O mesmo não se pode afirmar de dois outros atores decisivos: o agrobusiness e as Forças Armadas. Os produtores brasileiros até que compreendem as restrições no mercado externo. Mas é preciso convencê-los também de suas perdas com o aquecimento global e a destruição da Amazônia.

Pesquisas recentes já quantificam os prejuízos que as plantações brasileiras tiveram com a onda de calor: R$ 20 bilhões. A tendência é aumentar e não atingir apenas o que se planta, mas também os animais. Houve há poucos dias uma grande perda de aves no interior de São Paulo. Da mesma forma, é preciso convencê-los da importância da floresta em pé para o regime de chuvas, falar dos rios voadores, tão importantes para irrigar as plantações, apagar incêndios.

Quanto às Forças Armadas, é preciso discutir com elas, perguntando quem é o inimigo na Amazônia. A ideia de que as grandes potências querem levar o nosso minério não é defensável. Nenhum país suportaria a rejeição internacional por um punhado de ouro. A própria França não conseguiu levar adiante seus planos de abrir minas na Guiana.

A ocupação territorial da selva não é inteligente nem exequível. Resta um problema internacional que sempre tentamos equacionar: a biopirataria. Mas isso se resolve com leis que protejam o conhecimento nativo e uma fiscalização eficaz. Inúmeros projetos já foram elaborados, mas esse é um tema dinâmico e merece sempre atualizações.

Não pode ficar de fora no debate com os militares a questão indígena. A Constituição prevê o respeito a suas cultura e tradições. Dissolvê-los na sociedade abrangente não é o caminho escolhido. É possível pensar um projeto de defesa que implique simultaneamente proteção da diversidade biológica e da cultural, pois elas se entrelaçam.
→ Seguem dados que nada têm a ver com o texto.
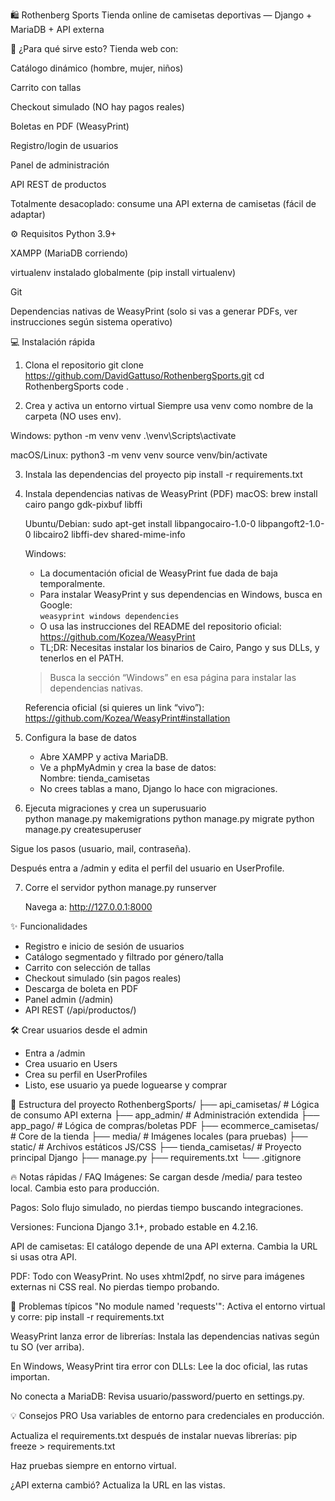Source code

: 🛍️ Rothenberg Sports
Tienda online de camisetas deportivas — Django + MariaDB + API externa

🚀 ¿Para qué sirve esto?
Tienda web con:

Catálogo dinámico (hombre, mujer, niños)

Carrito con tallas

Checkout simulado (NO hay pagos reales)

Boletas en PDF (WeasyPrint)

Registro/login de usuarios

Panel de administración

API REST de productos

Totalmente desacoplado: consume una API externa de camisetas (fácil de adaptar)

⚙️ Requisitos
Python 3.9+

XAMPP (MariaDB corriendo)

virtualenv instalado globalmente (pip install virtualenv)

Git

Dependencias nativas de WeasyPrint
(solo si vas a generar PDFs, ver instrucciones según sistema operativo)

💻 Instalación rápida

1. Clona el repositorio
   git clone https://github.com/DavidGattuso/RothenbergSports.git
   cd RothenbergSports
   code .

2. Crea y activa un entorno virtual
   Siempre usa venv como nombre de la carpeta (NO uses env).

Windows:
python -m venv venv
.\venv\Scripts\activate

macOS/Linux:
python3 -m venv venv
source venv/bin/activate

3. Instala las dependencias del proyecto
   pip install -r requirements.txt

4. Instala dependencias nativas de WeasyPrint (PDF)
   macOS:
   brew install cairo pango gdk-pixbuf libffi

   Ubuntu/Debian:
   sudo apt-get install libpangocairo-1.0-0 libpangoft2-1.0-0 libcairo2 libffi-dev shared-mime-info

   Windows:

   - La documentación oficial de WeasyPrint fue dada de baja temporalmente.
   - Para instalar WeasyPrint y sus dependencias en Windows, busca en Google:  
     `weasyprint windows dependencies`
   - O usa las instrucciones del README del repositorio oficial:  
     https://github.com/Kozea/WeasyPrint
   - TL;DR: Necesitas instalar los binarios de Cairo, Pango y sus DLLs, y tenerlos en el PATH.

   > Busca la sección “Windows” en esa página para instalar las dependencias nativas.

   Referencia oficial (si quieres un link “vivo”):
   https://github.com/Kozea/WeasyPrint#installation

5. Configura la base de datos

   - Abre XAMPP y activa MariaDB.
   - Ve a phpMyAdmin y crea la base de datos:  
     Nombre: tienda_camisetas
   - No crees tablas a mano, Django lo hace con migraciones.

6. Ejecuta migraciones y crea un superusuario  
   python manage.py makemigrations
   python manage.py migrate
   python manage.py createsuperuser

Sigue los pasos (usuario, mail, contraseña).

Después entra a /admin y edita el perfil del usuario en UserProfile.

7. Corre el servidor
   python manage.py runserver

   Navega a: http://127.0.0.1:8000

✨ Funcionalidades

- Registro e inicio de sesión de usuarios
- Catálogo segmentado y filtrado por género/talla
- Carrito con selección de tallas
- Checkout simulado (sin pagos reales)
- Descarga de boleta en PDF
- Panel admin (/admin)
- API REST (/api/productos/)

🛠️ Crear usuarios desde el admin

- Entra a /admin
- Crea usuario en Users
- Crea su perfil en UserProfiles
- Listo, ese usuario ya puede loguearse y comprar

📁 Estructura del proyecto
RothenbergSports/
├── api_camisetas/ # Lógica de consumo API externa
├── app_admin/ # Administración extendida
├── app_pago/ # Lógica de compras/boletas PDF
├── ecommerce_camisetas/ # Core de la tienda
├── media/ # Imágenes locales (para pruebas)
├── static/ # Archivos estáticos JS/CSS
├── tienda_camisetas/ # Proyecto principal Django
├── manage.py
├── requirements.txt
└── .gitignore

🔥 Notas rápidas / FAQ
Imágenes:
Se cargan desde /media/ para testeo local. Cambia esto para producción.

Pagos:
Solo flujo simulado, no pierdas tiempo buscando integraciones.

Versiones:
Funciona Django 3.1+, probado estable en 4.2.16.

API de camisetas:
El catálogo depende de una API externa. Cambia la URL si usas otra API.

PDF:
Todo con WeasyPrint. No uses xhtml2pdf, no sirve para imágenes externas ni CSS real. No pierdas tiempo probando.

🐞 Problemas típicos
"No module named 'requests'":
Activa el entorno virtual y corre:
pip install -r requirements.txt

WeasyPrint lanza error de librerías:
Instala las dependencias nativas según tu SO (ver arriba).

En Windows, WeasyPrint tira error con DLLs:
Lee la doc oficial, las rutas importan.

No conecta a MariaDB:
Revisa usuario/password/puerto en settings.py.

💡 Consejos PRO
Usa variables de entorno para credenciales en producción.

Actualiza el requirements.txt después de instalar nuevas librerías:
pip freeze > requirements.txt

Haz pruebas siempre en entorno virtual.

¿API externa cambió? Actualiza la URL en las vistas.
Nesse longo processo de debate necessariamente surgirão acordos, mediações, ninguém é dono da verdade. Se houver um entendimento entre os brasileiros, estaremos em excelente posição para assumir nosso papel de potência ambiental e trazer o mundo para cooperar conosco.

Não somos uma ilha, exceto se quisermos reduzir o Brasil aos limites mentais de Bolsonaro e seus apoiadores mais retrógrados. As dimensões do Brasil encolheram. Éramos um interlocutor importante nos encontros internacionais. Antes mandávamos ideias, hoje enviamos agentes de inteligência para os grandes debates. Isso mostra não a estreiteza das novas posições, mas a paranoia que domina o governo.

O mundo contra o Brasil, isso não existe. Há apenas uma grande rejeição à política de Bolsonaro. O que o mundo tem são saudades do Brasil, um país orgulhoso de seus recursos naturais, aberto à cooperação planetária, atento à busca da paz. Sem a raiva que, de repente, o dominou.